WHAT IS BEING ASKED - Swap "Kostenlos testen" for "Gratis testen" in the rows running from the start through the line containing "Partner-Login", both ends included, and give that part again with nothing else altered. Leave out the pictures.

DATA FOR THIS TASK -
=== Begin Enclosure ===

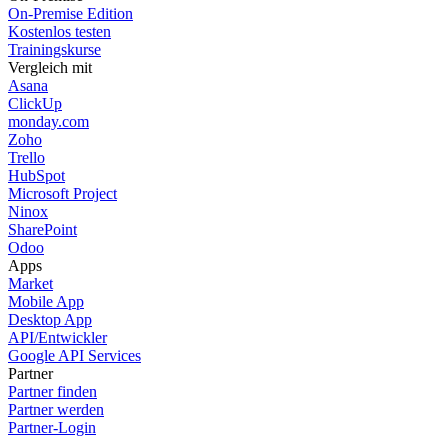
On-Premise Edition
Kostenlos testen
Trainingskurse
Vergleich mit
Asana
ClickUp
monday.com
Zoho
Trello
HubSpot
Microsoft Project
Ninox
SharePoint
Odoo
Apps
Market
Mobile App
Desktop App
API/Entwickler
Google API Services
Partner
Partner finden
Partner werden
Partner-Login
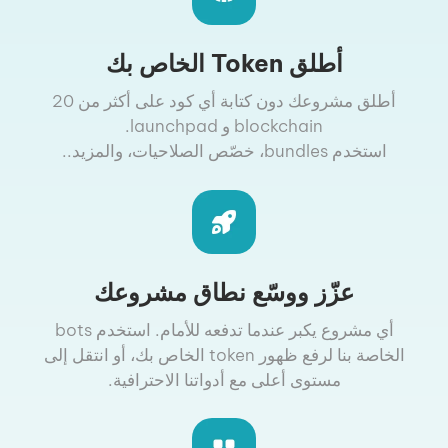
أطلق Token الخاص بك
أطلق مشروعك دون كتابة أي كود على أكثر من 20
blockchain و launchpad.
استخدم bundles، خصّص الصلاحيات، والمزيد..
عزّز ووسّع نطاق مشروعك
أي مشروع يكبر عندما تدفعه للأمام. استخدم bots
الخاصة بنا لرفع ظهور token الخاص بك، أو انتقل إلى
مستوى أعلى مع أدواتنا الاحترافية.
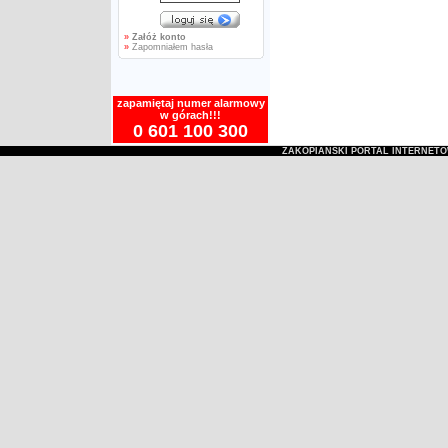
»
Załóż konto
»
Zapomniałem hasła
zapamiętaj numer alarmowy
w górach!!!
0 601 100 300
ZAKOPIAŃSKI PORTAL INTERNET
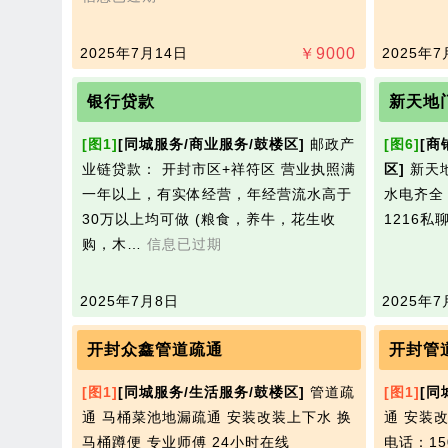
2025年7月14日
￥
9000
2025年7
银行贷款
新天地
[图1]
[同城服务/商业服务/鼓楼区]
邮政产
[图6]
[商
业链贷款： 开封市区+祥符区 营业执照满
区]
新天地
一年以上，有实体经营，年经营流水高于
水电齐全
30万以上均可做 (粮食，养牛，花生收
1216私
购，木…
信息已过期
2025年7月8日
2025年7
开封众鑫管道疏通
开封管
[图1]
[同城服务/生活服务/鼓楼区]
管道疏
[图1]
[同
通 马桶菜池地漏疏通 安装改装上下水 换
通 安装
马桶蹲便 专业师傅 24小时在线
电话：150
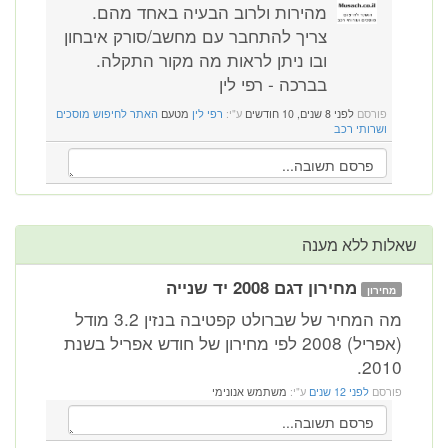
מהירות ולרוב הבעיה באחד מהם.
צריך להתחבר עם מחשב/סורק איבחון
ובו ניתן לראות מה מקור התקלה.
בברכה - רפי לין
פורסם
לפני 8 שנים, 10 חודשים
ע"י:
רפי לין
מטעם
האתר לחיפוש מוסכים
ושרותי רכב
שאלות ללא מענה
מחירון דגם 2008 יד שנייה
מחירון
מה המחיר של שברולט קפטיבה בנזין 3.2 מודל
(אפריל) 2008 לפי מחירון של חודש אפריל בשנת
2010.
פורסם
לפני 12 שנים
ע"י:
משתמש אנונימי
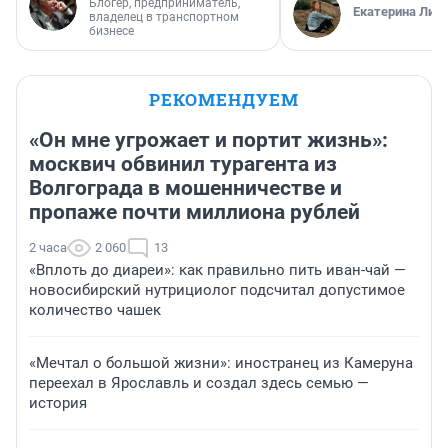
Блогер, предприниматель,
Екатерина Лит
владелец в транспортном
бизнесе
РЕКОМЕНДУЕМ
«Он мне угрожает и портит жизнь»:
москвич обвинил турагента из
Волгограда в мошенничестве и
пропаже почти миллиона рублей
2 часа
2 060
13
«Вплоть до диареи»: как правильно пить иван-чай —
новосибирский нутрициолог подсчитал допустимое
количество чашек
«Мечтал о большой жизни»: иностранец из Камеруна
переехал в Ярославль и создал здесь семью —
история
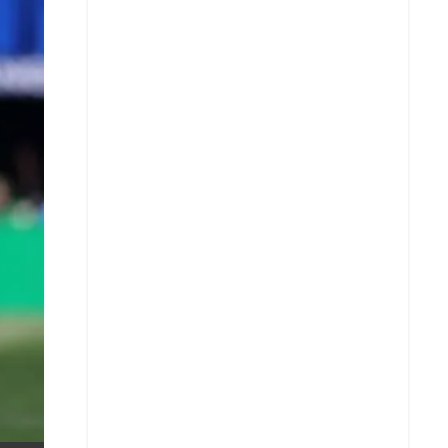
X
Whatsapp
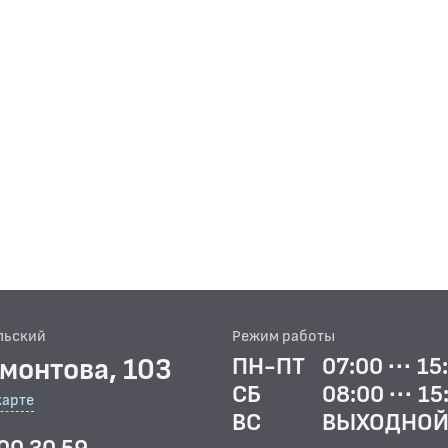
льский
Режим работы
рмонтова, 103
ПН-ПТ
07:00 ··· 15
СБ
08:00 ··· 15
карте
ВС
ВЫХОДНО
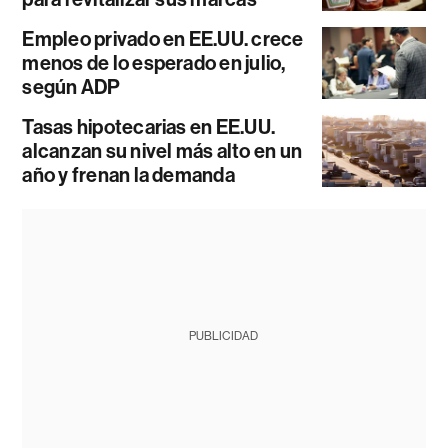
Empleo privado en EE.UU. crece
menos de lo esperado en julio,
según ADP
Tasas hipotecarias en EE.UU.
alcanzan su nivel más alto en un
año y frenan la demanda
PUBLICIDAD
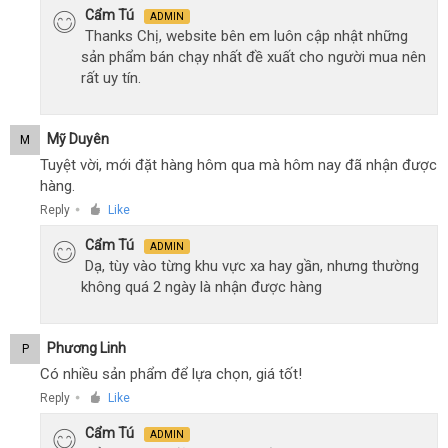
Cẩm Tú
ADMIN
Thanks Chị, website bên em luôn cập nhật những
sản phẩm bán chạy nhất đề xuất cho người mua nên
rất uy tín.
Mỹ Duyên
M
Tuyệt vời, mới đặt hàng hôm qua mà hôm nay đã nhận được
hàng.
Reply
Like
●
Cẩm Tú
ADMIN
Dạ, tùy vào từng khu vực xa hay gần, nhưng thường
không quá 2 ngày là nhận được hàng
Phương Linh
P
Có nhiều sản phẩm để lựa chọn, giá tốt!
Reply
Like
●
Cẩm Tú
ADMIN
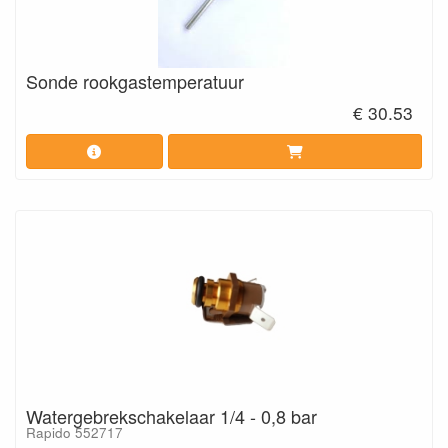
Sonde rookgastemperatuur
€ 30.53
Watergebrekschakelaar 1/4 - 0,8 bar
Rapido 552717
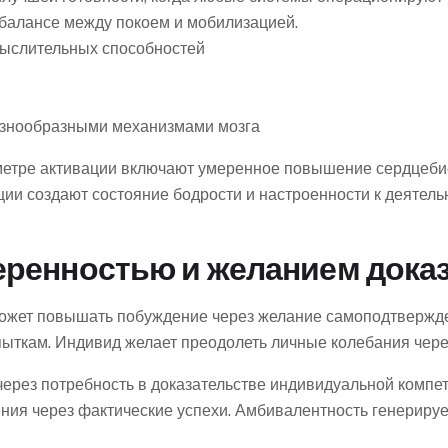
балансе между покоем и мобилизацией.
мыслительных способностей
азнообразными механизмами мозга
метре активации включают умеренное повышение сердцебие
и создают состояние бодрости и настроенности к деятель
ренностью и желанием доказ
ожет повышать побуждение через желание самоподтвержде
опыткам. Индивид желает преодолеть личные колебания чере
рез потребность в доказательстве индивидуальной компете
ия через фактические успехи. Амбивалентность генерируе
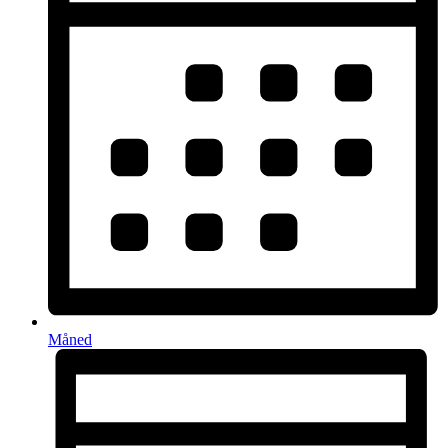
Måned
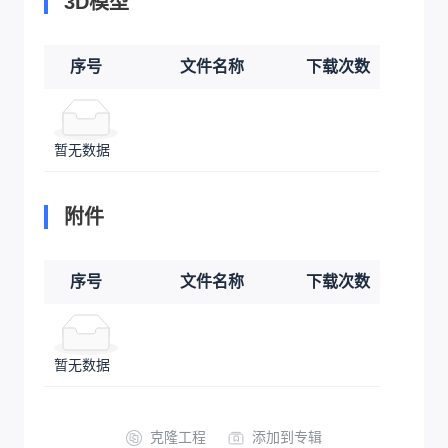
3D模型
序号
文件名称
下载次数
暂无数据
附件
序号
文件名称
下载次数
暂无数据
克隆工程
添加到专辑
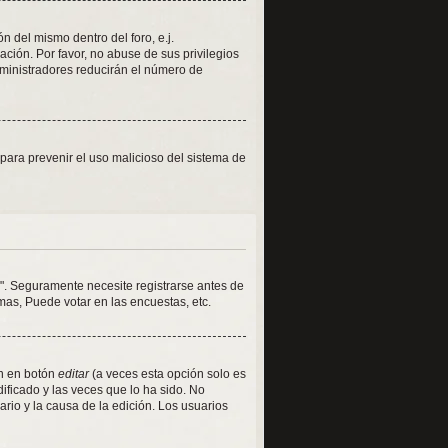
 del mismo dentro del foro, e.j.
ión. Por favor, no abuse de sus privilegios
dministradores reducirán el número de
s para prevenir el uso malicioso del sistema de
". Seguramente necesite registrarse antes de
mas, Puede votar en las encuestas, etc.
en en botón
editar
(a veces esta opción solo es
ificado y las veces que lo ha sido. No
rio y la causa de la edición. Los usuarios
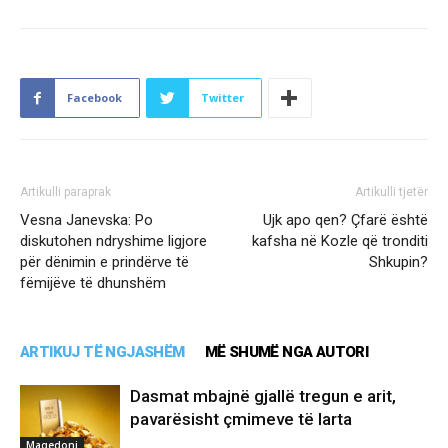
Facebook
Twitter
Artikulli paraprak
Artikulli tjetër
Vesna Janevska: Po
Ujk apo qen? Çfarë është
diskutohen ndryshime ligjore
kafsha në Kozle që tronditi
për dënimin e prindërve të
Shkupin?
fëmijëve të dhunshëm
ARTIKUJ TË NGJASHËM
MË SHUMË NGA AUTORI
Dasmat mbajnë gjallë tregun e arit,
pavarësisht çmimeve të larta
Maqedoni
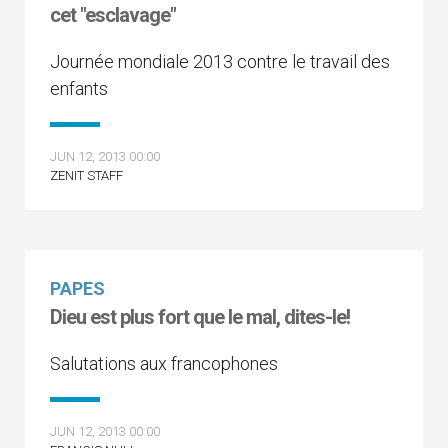
cet "esclavage"
Journée mondiale 2013 contre le travail des
enfants
JUN 12, 2013 00:00
ZENIT STAFF
PAPES
Dieu est plus fort que le mal, dites-le!
Salutations aux francophones
JUN 12, 2013 00:00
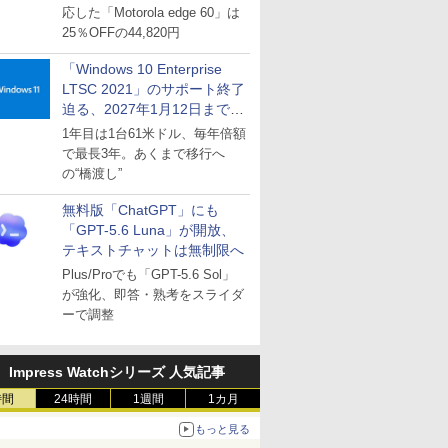
応した「Motorola edge 60」は
25％OFFの44,820円
「Windows 10 Enterprise
LTSC 2021」のサポート終了
迫る、2027年1月12日まで
～ESUは9月1日から販売
1年目は1台61米ドル、毎年倍額
で最長3年。あくまで移行へ
の“橋渡し”
無料版「ChatGPT」にも
「GPT-5.6 Luna」が開放、
テキストチャットは無制限へ
Plus/Proでも「GPT-5.6 Sol」
が強化、即答・熟考をスライダ
ーで調整
Impress Watchシリーズ 人気記事
時間
24時間
1週間
1カ月
もっと見る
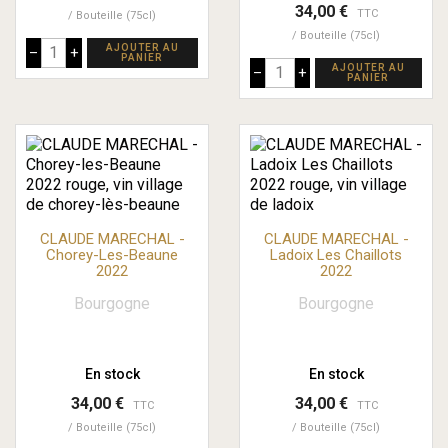
34,00 €
TTC
Bouteille (75cl)
Bouteille (75cl)
AJOUTER AU
–
+
PANIER
AJOUTER AU
–
+
PANIER
CLAUDE MARECHAL -
CLAUDE MARECHAL -
Chorey-Les-Beaune
Ladoix Les Chaillots
2022
2022
Bourgogne
Bourgogne
En stock
En stock
34,00 €
34,00 €
TTC
TTC
Bouteille (75cl)
Bouteille (75cl)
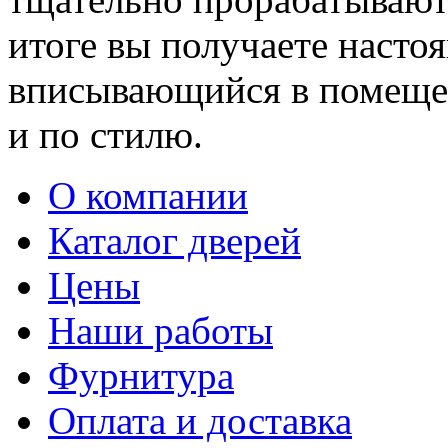
итоге вы получаете насто
вписывающийся в помещен
и по стилю.
О компании
Каталог дверей
Цены
Наши работы
Фурнитура
Оплата и доставка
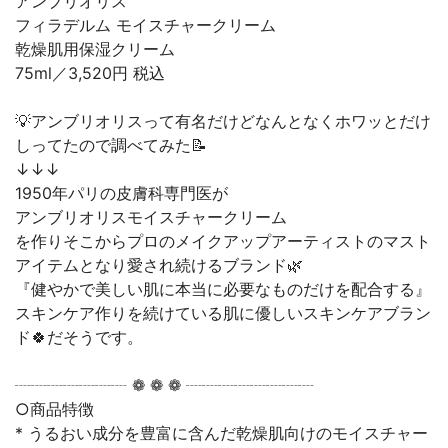
アンブリオリス
フィラデルム モイスチャークリーム
乾燥肌用保湿クリーム
75ml／3,520円 税込
💡アンブリオリスって有名だけどなんとなくホワッとだけ
しってたので調べてみた📝
↓↓↓
1950年パリの皮膚科専門医が
アンブリオリスモイスチャークリーム
を作りそこからプロのメイクアップアーティストのマスト
アイテムとなり愛され続けるブランド🌿
『健やかで美しい肌に本当に必要なものだけを配合する』
スキンケア作りを続けている肌に優しいスキンケアブラン
ド🍀だそうです。
┈┈┈┈┈┈┈ ❁ ❁ ❁ ┈┈┈┈┈┈┈┈
○商品特徴
* うるおい成分を豊富に含んだ乾燥肌向けのモイスチャー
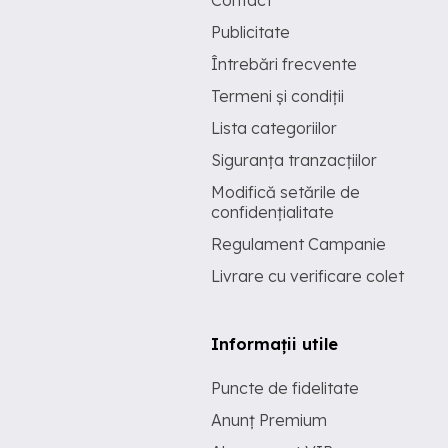
Publicitate
Întrebări frecvente
Termeni și condiții
Lista categoriilor
Siguranța tranzacțiilor
Modifică setările de
confidențialitate
Regulament Campanie
Livrare cu verificare colet
Informații utile
Puncte de fidelitate
Anunț Premium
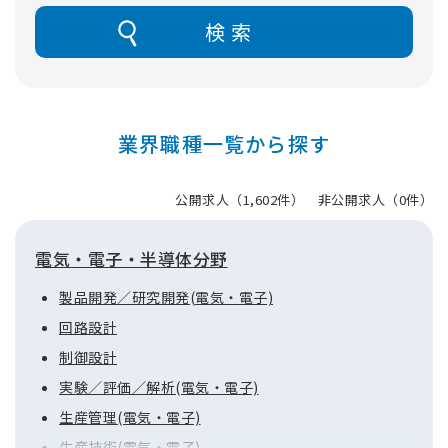
検索
業界職種一覧から探す
公開求人（1,602件） 非公開求人（0件）
電気・電子・半導体分野
製品開発／研究開発(電気・電子)
回路設計
制御設計
実験／評価／解析(電気・電子)
生産管理(電気・電子)
生産技術(電気・電子)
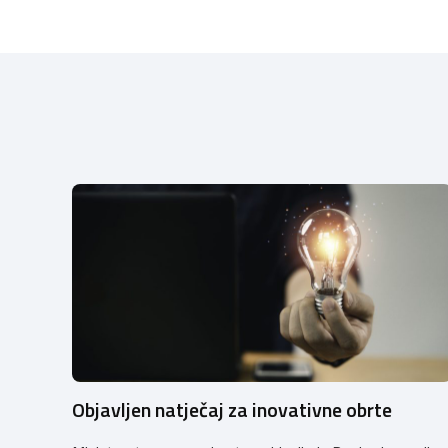
Objavljen natječaj za inovativne obrte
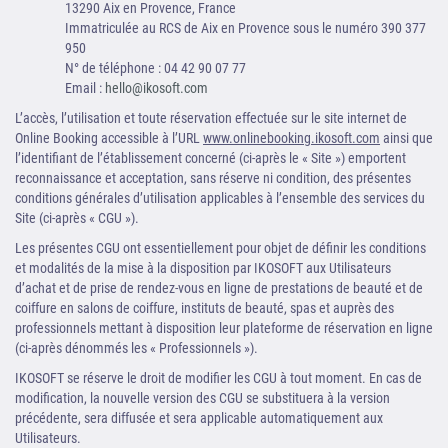
13290 Aix en Provence, France
Immatriculée au RCS de Aix en Provence sous le numéro 390 377
950
N° de téléphone : 04 42 90 07 77
Email :
hello@ikosoft.com
L’accès, l’utilisation et toute réservation effectuée sur le site internet de
Online Booking accessible à l’URL
www.onlinebooking.ikosoft.com
ainsi que
l’identifiant de l’établissement concerné (ci-après le « Site ») emportent
reconnaissance et acceptation, sans réserve ni condition, des présentes
conditions générales d’utilisation applicables à l’ensemble des services du
Site (ci-après « CGU »).
Les présentes CGU ont essentiellement pour objet de définir les conditions
et modalités de la mise à la disposition par IKOSOFT aux Utilisateurs
d’achat et de prise de rendez-vous en ligne de prestations de beauté et de
coiffure en salons de coiffure, instituts de beauté, spas et auprès des
professionnels mettant à disposition leur plateforme de réservation en ligne
(ci-après dénommés les « Professionnels »).
IKOSOFT se réserve le droit de modifier les CGU à tout moment. En cas de
modification, la nouvelle version des CGU se substituera à la version
précédente, sera diffusée et sera applicable automatiquement aux
Utilisateurs.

=== End Enclosure ===

ANSWER SPACE -
On-Premise Edition
Gratis testen
Trainingskurse
Vergleich mit
Asana
ClickUp
monday.com
Zoho
Trello
HubSpot
Microsoft Project
Ninox
SharePoint
Odoo
Apps
Market
Mobile App
Desktop App
API/Entwickler
Google API Services
Partner
Partner finden
Partner werden
Partner-Login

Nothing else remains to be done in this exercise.